Over the past decade, loans have grown by 111 per cent, or over $255,000. The average home loan doubled in this time, from $231,048 to $487,020.

Mozo’s personal finance expert, Rachel Wastell, said even if rates fall dramatically, that won’t change the fact that people are now carrying significantly more debt than they were 10 years ago.

“The best way to save on your home loan isn’t to wait for a rate cut, or rely on future cuts, it’s to proactively compare and switch,” she said.

Rachel Wastell, Mozo’s personal finance expert.


While the RBA elected not to decrease the cash rate this week, many experts believe August is now likely.

For a market that has been flat like Hobart, Ms Flaherty said multiple rate cuts can make a big difference.

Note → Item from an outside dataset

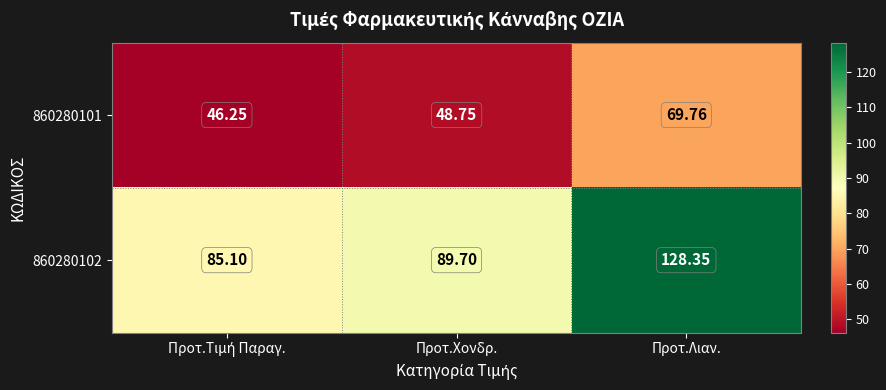

At which category does the chart reach its peak across all series?

Προτ.Λιαν.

“I would expect to see price growth and a confidence boost,” she said.

“The week following the first rate cut, we had the highest number of people searching to buy on realestate.com.au in over three years.

“Interest rates have a massive impact on buyer intentions.”

Finder’s personal finance expert Sarah Megginson. Picture: Michelle Swan


Finder personal finance expert Sarah Megginson said family wealth is becoming a crucial financial lifeline.

“Millions are quietly depending on family support to achieve their financial goals, whether it’s purchasing a home, sending their kids to private school or settling debts,” she said.

“With sky-high living costs and loads of wealth being held by older generations in property and super, Australians are banking on an inheritance.

“But, don’t put all your eggs in that basket.”